_PROVIDED TEXT_.

-- Start --

Olly Ludwig and Cinthia Murphy

(Updated to add information on below-expectations U.S. June jobs report.)

The ETF market pretty much looked past a series of simultaneous central bank actions aimed at stoking economic growth, but that doesn’t mean asset prices won’t move more dramatically once traders fully wake up to the new variables coursing through markets after the holiday lull runs its course.

Thursday began with central banks around the world either cutting official borrowing rates or, as the Bank of England did, earmarking fresh funds to expand quantitative easing. So-called QE is the purchasing of bonds aimed at keeping yields on benchmark government debt low to encourage borrowing that, in turn, can help spur economic growth.

The policy moves, which included 25 basis point cuts in official borrowing rates in China, in the eurozone and even in non-EU Denmark, haven’t for the most part yet produced the results that many might have expected.

“China was kind of a shocker, but the ECB move was more symbolic,” said Tyler Mordy, a financial advisor with Canada-based HAHN Investment Stewards ' Co.

Mordy surmised Chinese officials may have had a glimpse at June economic data and decided that time was of the essence to pump enough liquidity into the world’s second-largest economy to keep its growth from slowing too much and further damaging the global economic outlook.

Mordy added that he wouldn’t be surprised to see Chinese asset prices perk up, but sees a game of diminishing returns as central banks in the developing world look to spur economic growth using QE.

As an example, he said the first time the Federal Reserve in the U.S. instituted QE after the market collapse of 2008, broad stock indexes rose almost 37 percent; QE2 resulted in a stock market rise of around 24 percent;  and “Operation Twist”—its third QE initiative, was followed by a stock market rise in the low teens.

But, as things stood on Thursday, the day ended with the iShares FTSE China 25 Index Fund (FXI - News)—an ETF proxy for China’s equity market—down 11 cents, or about a third of a percent, at $34.09 a share.

The SPDR S'P 500 ETF (SPY - News) meanwhile fell 63 cents, or 0.46 percent, to end the day at $136.84, according to data published on Google Finance.

The Dow Jones industrial average fell on Thursday as well and, on Friday, after release of the U.S. government's monthly snapshot on the job market, the stock index was down almost 1.5 percent. The U.S. economy created 80,000 jobs in June, which was short of expectations.

Holiday Lull

The different policy initiatives came a day after the U.S. Independence Day holiday, and trading volumes were rather low, dampening any upside movement in equities that might come with such action, according to Paul Weisbruch, an ETF trader at King of Prussia, Pa.-based Street One Financial.

-- End --

_PROBLEMS AND TASKS_.
a - For each statement below, answer yes or no according to the article on central bank actions, and quote the words from the article that decide it. (i) The Bank of England cut its official borrowing rate on Thursday. (ii) The U.S. economy created 80,000 jobs in June. (iii) Denmark cut its official borrowing rate by 25 basis points.
b - According to the article on central bank actions, how much did broad stock indexes rise the first time the Federal Reserve used QE after the 2008 market collapse?
c - Carry on the article on central bank actions, starting right after its final sentence.

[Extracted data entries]
-- Start --

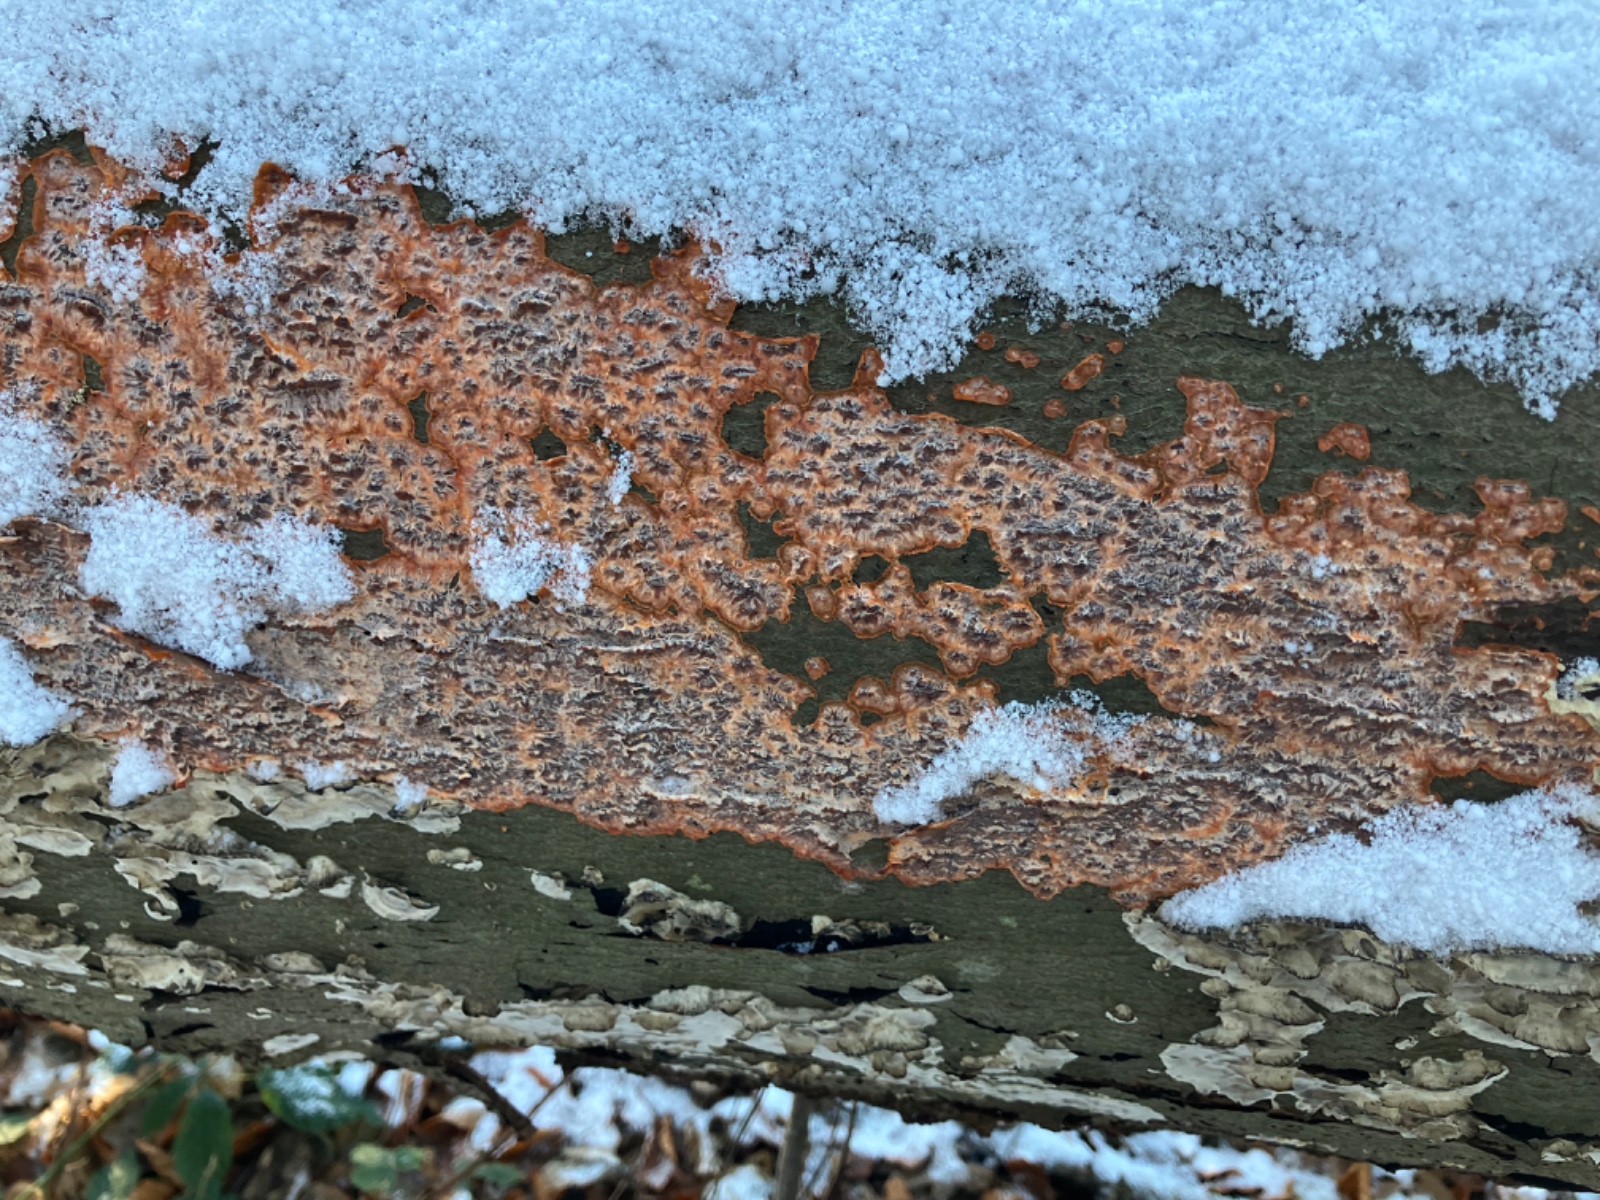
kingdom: Fungi
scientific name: Fungi
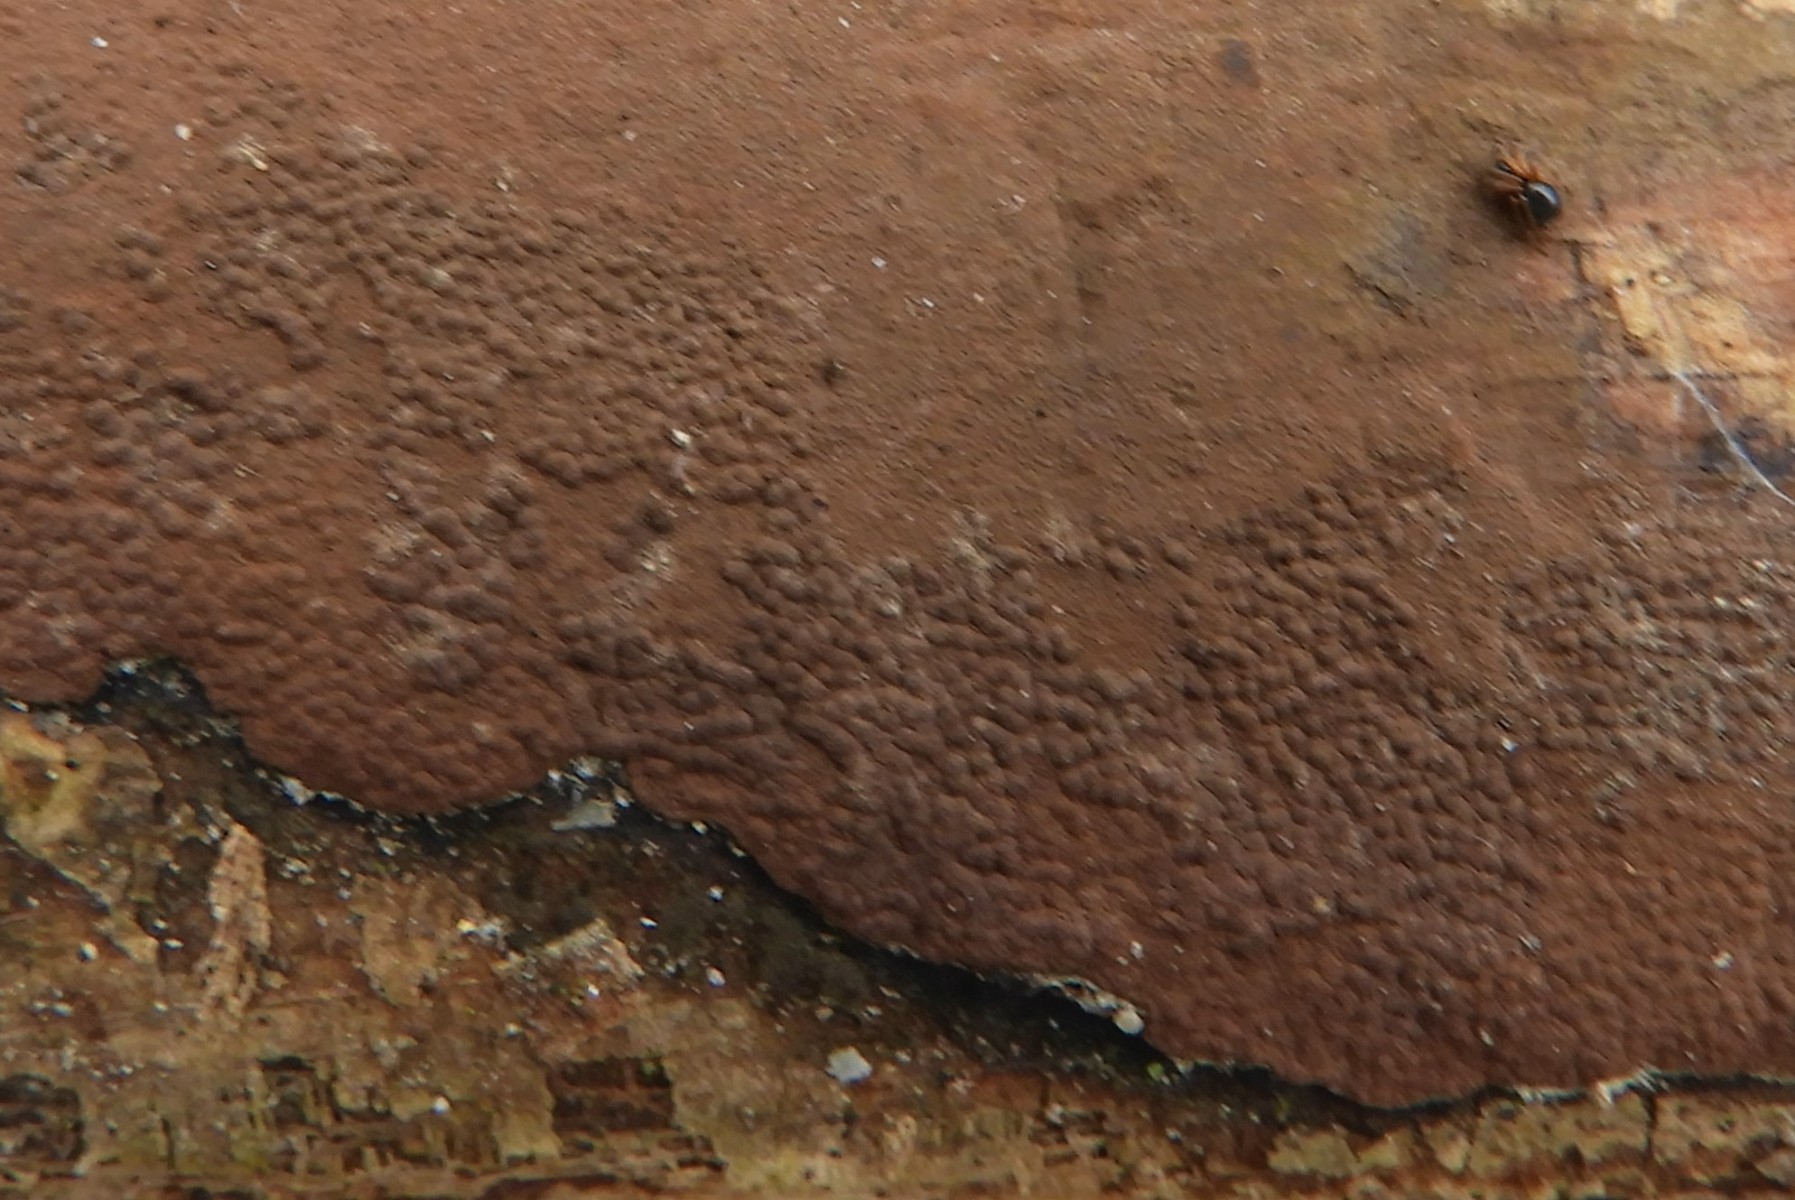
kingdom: Fungi
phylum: Ascomycota
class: Sordariomycetes
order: Xylariales
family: Hypoxylaceae
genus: Hypoxylon
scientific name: Hypoxylon
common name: kulbær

-- End --

_RESPONSES_.
a -
(i) No: "as the Bank of England did, earmarking fresh funds to expand quantitative easing"
(ii) Yes: "The U.S. economy created 80,000 jobs in June, which was short of expectations."
(iii) Yes: "25 basis point cuts in official borrowing rates in China, in the eurozone and even in non-EU Denmark"

b - Almost 37 percent.

c -
Moreover, financial markets were waiting for tomorrow’s June report on the U.S. job market, Weisbruch added.

Economists expected the report to show that the U.S. economy added about 95,000 jobs in June. As noted, the report found that 80,000 jobs were created last month, though the May number was revised upward to 77,000 jobs from 69,000 in the initial report a month ago.



More generally, Weisbruch expressed a cautious bullishness, saying in the nearer term that the S'P 500 was likely to trade within a relatively narrow band between around 1,300 and 1,370, and that the index had more reasons to head higher than lower.

“From a macro perspective, all the bad news about Europe is out. It’s on the tape now, and has been on the tape going back two and a half years now, and it’s really just reiterations of headlines that make people think that temporarily, things are getting better, and things are getting worse in Europe.

“Right now people think it’s getting better,” he said, alluding to today’s rate cuts.

Draghi Puts The Brakes On

But Mordy of HAHN Investment Stewards teased out a nuance in European Central Bank President Mario Draghi’s comment’s today that might explain why the market’s reaction to the ECB’s move was muted.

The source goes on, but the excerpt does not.